Study text
+===+

= List of Olympic Games records in track cycling =

This is a list of Olympic records in track cycling.

==Men's records==
♦ denotes a performance that is also a current world record. Statistics are correct as of 7 August 2024.

| Event | Record | Athlete | Nationality | Date | Meet | Place | Ref |
|---|---|---|---|---|---|---|---|
| Flying 200 m time trial (progression) | 9.088 | Harrie Lavreysen | Netherlands | 7 August 2024 | 2024 Olympic Games | Saint-Quentin-en-Yvelines, France |  |
| 1 km time trial (progression) | 1:00.711 | Chris Hoy | Great Britain | 20 August 2004 | 2004 Olympic Games | Athens, Greece |  |
| Team sprint (progression) | ♦40.949 | Jeffrey Hoogland Harrie Lavreysen Roy van den Berg | Netherlands | 6 August 2024 | 2024 Olympic Games | Saint-Quentin-en-Yvelines, France |  |
| 4000 m individual pursuit (progression) | 4:14.982 | Lasse Norman Hansen | Denmark | 14 August 2016 | 2016 Olympic Games | Rio de Janeiro, Brazil |  |
| 4000 m team pursuit (progression) | 3:40.730 | Oliver Bleddyn Sam Welsford Conor Leahy Kelland O'Brien | Australia | 6 August 2024 | 2024 Olympic Games | Saint-Quentin-en-Yvelines, France |  |

==Women's records==
♦ denotes a performance that is also a current world record. Statistics are correct as of 9 August 2024.

+===+

Complete the following
1. Answer these questions using the track cycling records list:
(a) Which athlete holds the men's 1 km time trial record?
(b) As of what date are the statistics for the women's records correct?
(c) Which nation holds the men's 4000 m team pursuit record?
2. Write out the part of the track cycling records list starting with "This is a list" and going on through "7 August 2024.", word for word.

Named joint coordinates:
+===+

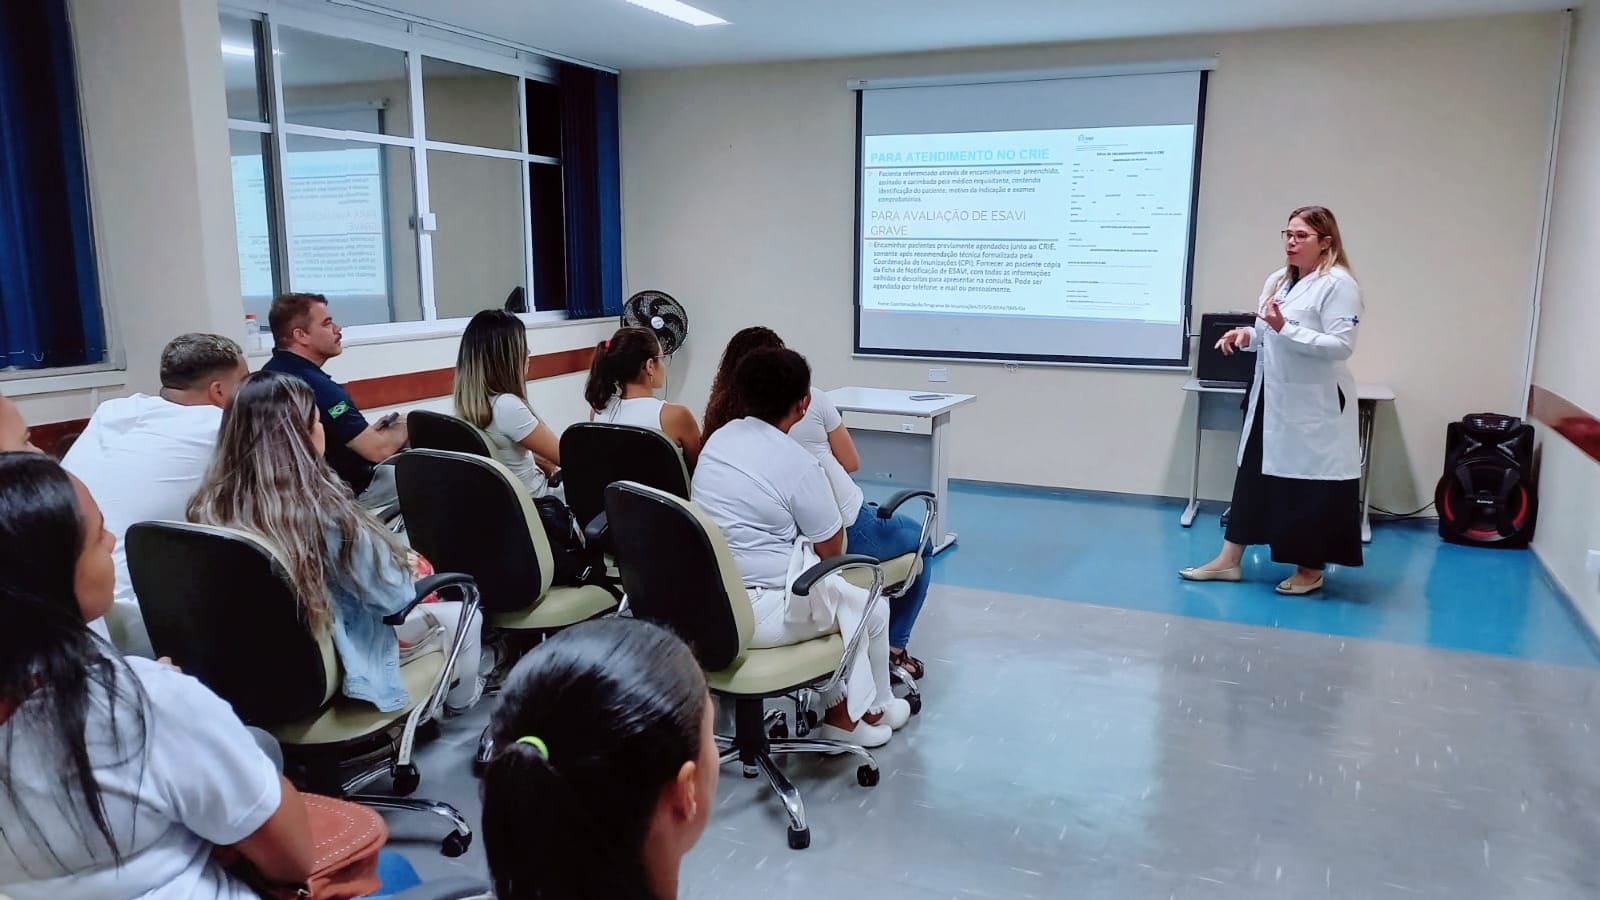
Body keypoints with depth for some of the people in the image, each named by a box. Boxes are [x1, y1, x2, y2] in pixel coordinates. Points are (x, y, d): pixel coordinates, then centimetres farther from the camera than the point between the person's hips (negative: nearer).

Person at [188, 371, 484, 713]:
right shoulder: (321, 510, -31)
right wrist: (406, 567, 3)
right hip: (337, 667, -6)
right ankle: (460, 702, 41)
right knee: (463, 616, 16)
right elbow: (394, 595, -19)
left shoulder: (207, 508, -11)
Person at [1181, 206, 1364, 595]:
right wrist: (1248, 335, 0)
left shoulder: (1339, 284, -12)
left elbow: (1341, 345, -20)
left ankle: (1310, 569, 18)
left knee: (1311, 482, 2)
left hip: (1313, 404, -8)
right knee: (1253, 473, 10)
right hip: (1270, 397, 8)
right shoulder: (1277, 280, 12)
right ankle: (1229, 559, 17)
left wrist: (1285, 329, -27)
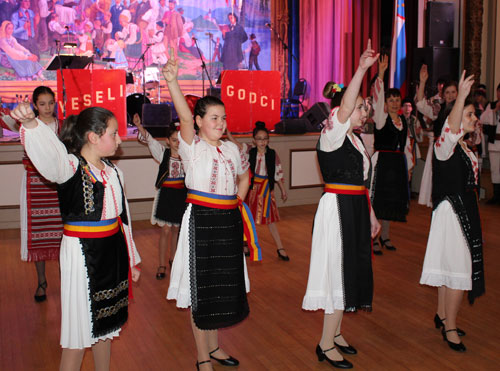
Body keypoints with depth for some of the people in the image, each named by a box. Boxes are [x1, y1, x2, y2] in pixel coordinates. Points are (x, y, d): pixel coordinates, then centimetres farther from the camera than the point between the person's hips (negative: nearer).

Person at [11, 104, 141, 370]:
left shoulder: (112, 172, 8)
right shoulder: (70, 166, -13)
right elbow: (50, 153, -37)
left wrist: (132, 260, 19)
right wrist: (31, 124, -59)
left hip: (113, 253, 7)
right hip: (81, 255, -7)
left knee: (105, 325, 18)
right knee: (79, 329, 1)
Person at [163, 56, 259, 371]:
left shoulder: (231, 149, 9)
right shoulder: (192, 146, -7)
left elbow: (244, 177, 27)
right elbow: (185, 118, -26)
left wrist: (236, 203, 12)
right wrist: (172, 82, -42)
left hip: (228, 222, 6)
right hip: (200, 221, -6)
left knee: (224, 286, 15)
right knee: (201, 289, 2)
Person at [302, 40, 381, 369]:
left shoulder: (356, 140, 16)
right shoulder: (332, 134, -10)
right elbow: (343, 108, -31)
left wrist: (371, 215, 21)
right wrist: (361, 69, -36)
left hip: (355, 210, 9)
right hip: (338, 209, -9)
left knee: (351, 271, 14)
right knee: (340, 271, -5)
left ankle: (335, 332, 29)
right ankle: (326, 344, 6)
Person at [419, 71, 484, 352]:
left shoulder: (463, 146, 13)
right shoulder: (445, 145, -15)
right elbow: (451, 128, -40)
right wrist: (461, 96, -49)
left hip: (466, 211, 9)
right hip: (451, 211, -9)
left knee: (450, 268, 16)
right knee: (458, 271, -7)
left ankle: (442, 316, 29)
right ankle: (450, 328, 5)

+===+

Outputs for the tasks
1.
(a) Chris Hoy
(b) 9 August 2024
(c) Australia

2.
This is a list of Olympic records in track cycling.

==Men's records==
♦ denotes a performance that is also a current world record. Statistics are correct as of 7 August 2024.